Il convient de préciser que dans le champ des études anciennes on ne dispose pas encore d’un corpus semblable à ceux réalisés pour les historiens (A. Chaniotis, 1988), pour les médecins (É. Samama, 2003) ou pour les sophistes (B. Puech, 2002). Plusieurs savants ont appelé de leurs vœux la réalisation d’un tel corpus (P. Hadot, L. Robert), néanmoins, en dépit de nombreuses contributions à l’histoire des écoles et des centres philosophiques, un corpus épigraphique proprement dit n’a jamais vu le jour. L’accumulation de la documentation, en raison des nouvelles découvertes, ainsi que l’abondance bibliographique, rendent nécessaire la constitution d’une équipe qui sera chargée de rédiger le commentaire des inscriptions préalablement inventoriées et classées dans une base de données par un chercheur post-doctorant. Une fois la base de données constituée, comportant l’édition critique et les principales références bibliographiques, l’équipe se réunira à Lyon pour un workshop lors duquel des lots d’inscriptions seront attribués pour commentaire et mise à jour bibliographique. Les contributions non francophones seront par la suite traduites en français et le volume sera remis aux éditions de la Maison de l’Orient et de la Méditerranée, alors que la base de données, les tableaux et les cartes seront publiés sur le site du centre HiSoMA. Le projet aboutira ainsi à un recueil d’inscriptions, accompagnées de commentaires et d’une bibliographie actualisée, ainsi que d’une synthèse historique, qui représente ma propre contribution au projet, en tant que spécialiste de la vie et de la mobilité culturelle dans le monde grec. Cette synthèse touchera à l’histoire sociale, politique et intellectuelle du monde antique. Une pareille entreprise demande conjointement des compétences philologiques, historiques, philosophiques et bien entendu épigraphiques.

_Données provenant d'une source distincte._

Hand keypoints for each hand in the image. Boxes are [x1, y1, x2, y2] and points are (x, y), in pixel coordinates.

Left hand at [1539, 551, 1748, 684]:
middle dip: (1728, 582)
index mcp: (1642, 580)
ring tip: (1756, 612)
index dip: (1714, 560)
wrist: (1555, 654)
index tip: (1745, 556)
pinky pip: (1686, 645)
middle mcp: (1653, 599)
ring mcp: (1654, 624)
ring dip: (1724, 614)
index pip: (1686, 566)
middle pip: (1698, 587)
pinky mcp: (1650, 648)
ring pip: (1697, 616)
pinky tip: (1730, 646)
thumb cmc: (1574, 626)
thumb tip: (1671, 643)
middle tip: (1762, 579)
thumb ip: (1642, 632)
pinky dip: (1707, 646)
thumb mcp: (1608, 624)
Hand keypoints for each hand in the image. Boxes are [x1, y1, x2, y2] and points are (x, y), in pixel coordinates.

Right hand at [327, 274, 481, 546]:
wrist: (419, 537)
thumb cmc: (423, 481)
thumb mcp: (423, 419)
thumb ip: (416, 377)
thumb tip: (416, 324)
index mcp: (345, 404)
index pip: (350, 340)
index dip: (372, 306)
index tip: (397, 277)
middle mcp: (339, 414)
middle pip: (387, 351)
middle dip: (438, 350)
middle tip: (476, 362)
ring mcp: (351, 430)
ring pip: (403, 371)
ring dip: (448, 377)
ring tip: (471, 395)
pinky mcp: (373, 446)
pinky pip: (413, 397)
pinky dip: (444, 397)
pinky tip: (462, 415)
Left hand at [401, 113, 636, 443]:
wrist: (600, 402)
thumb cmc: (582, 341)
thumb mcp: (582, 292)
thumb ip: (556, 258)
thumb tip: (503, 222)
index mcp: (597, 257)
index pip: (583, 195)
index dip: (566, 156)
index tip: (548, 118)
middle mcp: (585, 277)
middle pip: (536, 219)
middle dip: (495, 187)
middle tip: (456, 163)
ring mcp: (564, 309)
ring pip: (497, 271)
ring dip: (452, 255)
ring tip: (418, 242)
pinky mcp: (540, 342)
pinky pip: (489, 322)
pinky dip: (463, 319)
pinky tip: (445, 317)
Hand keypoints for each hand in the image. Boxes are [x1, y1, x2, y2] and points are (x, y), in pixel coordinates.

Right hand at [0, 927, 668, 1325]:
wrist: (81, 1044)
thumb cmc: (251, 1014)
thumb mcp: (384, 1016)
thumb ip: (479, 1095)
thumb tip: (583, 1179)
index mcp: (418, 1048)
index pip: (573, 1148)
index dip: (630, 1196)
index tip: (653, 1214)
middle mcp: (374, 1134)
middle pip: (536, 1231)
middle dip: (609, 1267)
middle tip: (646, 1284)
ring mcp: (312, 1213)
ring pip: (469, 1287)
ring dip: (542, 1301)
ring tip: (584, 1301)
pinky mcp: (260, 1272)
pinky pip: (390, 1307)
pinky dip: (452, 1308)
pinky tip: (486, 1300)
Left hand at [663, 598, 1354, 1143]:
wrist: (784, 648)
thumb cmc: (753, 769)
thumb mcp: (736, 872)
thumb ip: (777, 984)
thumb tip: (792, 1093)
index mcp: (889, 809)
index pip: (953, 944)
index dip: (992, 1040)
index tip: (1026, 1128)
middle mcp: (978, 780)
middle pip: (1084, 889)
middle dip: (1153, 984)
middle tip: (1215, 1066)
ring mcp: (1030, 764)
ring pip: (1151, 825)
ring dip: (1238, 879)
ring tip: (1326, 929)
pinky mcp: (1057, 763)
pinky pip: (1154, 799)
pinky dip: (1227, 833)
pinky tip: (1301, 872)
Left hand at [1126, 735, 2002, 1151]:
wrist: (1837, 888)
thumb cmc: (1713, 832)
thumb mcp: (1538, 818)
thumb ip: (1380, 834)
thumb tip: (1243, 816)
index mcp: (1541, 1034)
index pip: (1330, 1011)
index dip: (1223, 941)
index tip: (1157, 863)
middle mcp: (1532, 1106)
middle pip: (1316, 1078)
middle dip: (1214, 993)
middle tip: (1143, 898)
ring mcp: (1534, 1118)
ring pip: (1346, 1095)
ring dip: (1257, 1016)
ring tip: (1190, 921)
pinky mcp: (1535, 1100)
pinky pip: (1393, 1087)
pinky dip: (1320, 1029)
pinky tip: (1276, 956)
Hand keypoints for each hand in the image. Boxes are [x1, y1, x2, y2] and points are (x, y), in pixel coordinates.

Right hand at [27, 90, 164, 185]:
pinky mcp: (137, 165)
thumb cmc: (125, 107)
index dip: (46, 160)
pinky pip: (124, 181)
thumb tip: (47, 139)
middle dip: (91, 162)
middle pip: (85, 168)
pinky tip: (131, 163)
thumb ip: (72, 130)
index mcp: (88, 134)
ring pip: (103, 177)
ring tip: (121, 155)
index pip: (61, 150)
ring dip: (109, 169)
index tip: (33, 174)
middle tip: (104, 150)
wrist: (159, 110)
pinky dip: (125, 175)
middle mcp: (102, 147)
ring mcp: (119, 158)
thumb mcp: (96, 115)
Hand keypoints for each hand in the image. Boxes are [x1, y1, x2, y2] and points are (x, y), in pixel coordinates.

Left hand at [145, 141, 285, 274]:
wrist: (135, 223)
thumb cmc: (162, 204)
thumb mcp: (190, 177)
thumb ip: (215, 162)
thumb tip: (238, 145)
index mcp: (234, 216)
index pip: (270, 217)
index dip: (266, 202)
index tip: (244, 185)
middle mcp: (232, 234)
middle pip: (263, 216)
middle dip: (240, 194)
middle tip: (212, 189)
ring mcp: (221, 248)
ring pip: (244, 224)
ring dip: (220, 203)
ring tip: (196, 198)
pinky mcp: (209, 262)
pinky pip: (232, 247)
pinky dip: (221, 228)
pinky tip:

Un tel projet, ambitieux sans doute, nécessite l’exploitation critique et historique d’un très vaste corpus de sources anciennes. Il implique aussi la généalogie d’un type d’activité intellectuelle et d’un statut socio-professionnel qui ont joué un rôle central dans l’histoire de la culture européenne et dans l’avènement de sa modernité : les fondations de la pensée politique, éthique, métaphysique de l’Europe moderne s’enracinent en effet dans le passé gréco-romain.